Our advice is: don't do input subtraction. This will break the mean-variance modelling in edgeR
. For example, let's say you have two windows; one with large IP and input counts (I'll call this window X), and another with small IP and input counts (Y). Under any realistic model like the NB model used in edgeR
, the variance of the counts for window X should be higher than that of Y, simply because the counts are larger and have more scope to vary.
Now, assume that subtraction is performed such that the average of the "IP - input" counts is the same between both windows. This means that we end up with a window that has a large variance (i.e., X), at the same mean as a window with a smaller variance (Y). edgeR
cannot model this properly during empirical Bayes shrinkage, as the mean-dispersion trend will only have a single fitted value for the dispersion at any given mean. Should that fitted value be optimized for modelling the variance of X, such that the variance of Y will not be modelled properly; or Y, such that if will fail for X; or try to go for some compromise, in which case neither window will be modelled properly? In fact, the trend fitting itself will be confounded if all of the windows are crammed into a smaller range of mean values after subtraction.

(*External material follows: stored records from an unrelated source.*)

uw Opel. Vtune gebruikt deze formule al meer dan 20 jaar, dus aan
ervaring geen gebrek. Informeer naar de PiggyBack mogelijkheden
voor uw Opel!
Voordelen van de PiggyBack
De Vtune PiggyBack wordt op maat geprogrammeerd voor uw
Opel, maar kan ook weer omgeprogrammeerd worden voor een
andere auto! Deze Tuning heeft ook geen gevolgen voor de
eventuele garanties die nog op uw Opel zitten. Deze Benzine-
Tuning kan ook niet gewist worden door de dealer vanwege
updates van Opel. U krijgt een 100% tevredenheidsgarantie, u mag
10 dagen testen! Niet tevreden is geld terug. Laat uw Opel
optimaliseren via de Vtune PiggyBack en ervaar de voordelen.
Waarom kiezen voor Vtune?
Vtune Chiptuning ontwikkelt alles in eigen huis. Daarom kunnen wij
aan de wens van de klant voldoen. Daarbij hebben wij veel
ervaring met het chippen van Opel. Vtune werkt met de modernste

And that's not even considering problems with negative counts. This is mostly problematic if your input and IP signals are of comparable size, such that there is a decent chance that the former is larger than the latter. You could apply a floor of zero to the post-subtraction counts, but then you might end up with substantial zero inflation that affects the accuracy of the NB model. I also note that you've done a scaling approach to adjust for library size prior to subtraction. Doing this properly is not trivial, e.g., classic edgeR
uses a sophisticated quantile-matching strategy in q2qnbinom
to preserve the mean-variance relationship upon library size adjustment.
Check out some discussions at A: DESeq2 for ChIP-seq differential peaks for an equivalent problem in ChIP-seq data. Finally, as an aside, it seems like you're doing a window-based analysis of this data. I suspect that you may already know about csaw
, based on our off-list conversations; it might be worth testing it out on this data set.
You'll want to fix the tag, otherwise the
edgeR
maintainers won't see this. Fortunately for you, I'm here all the time.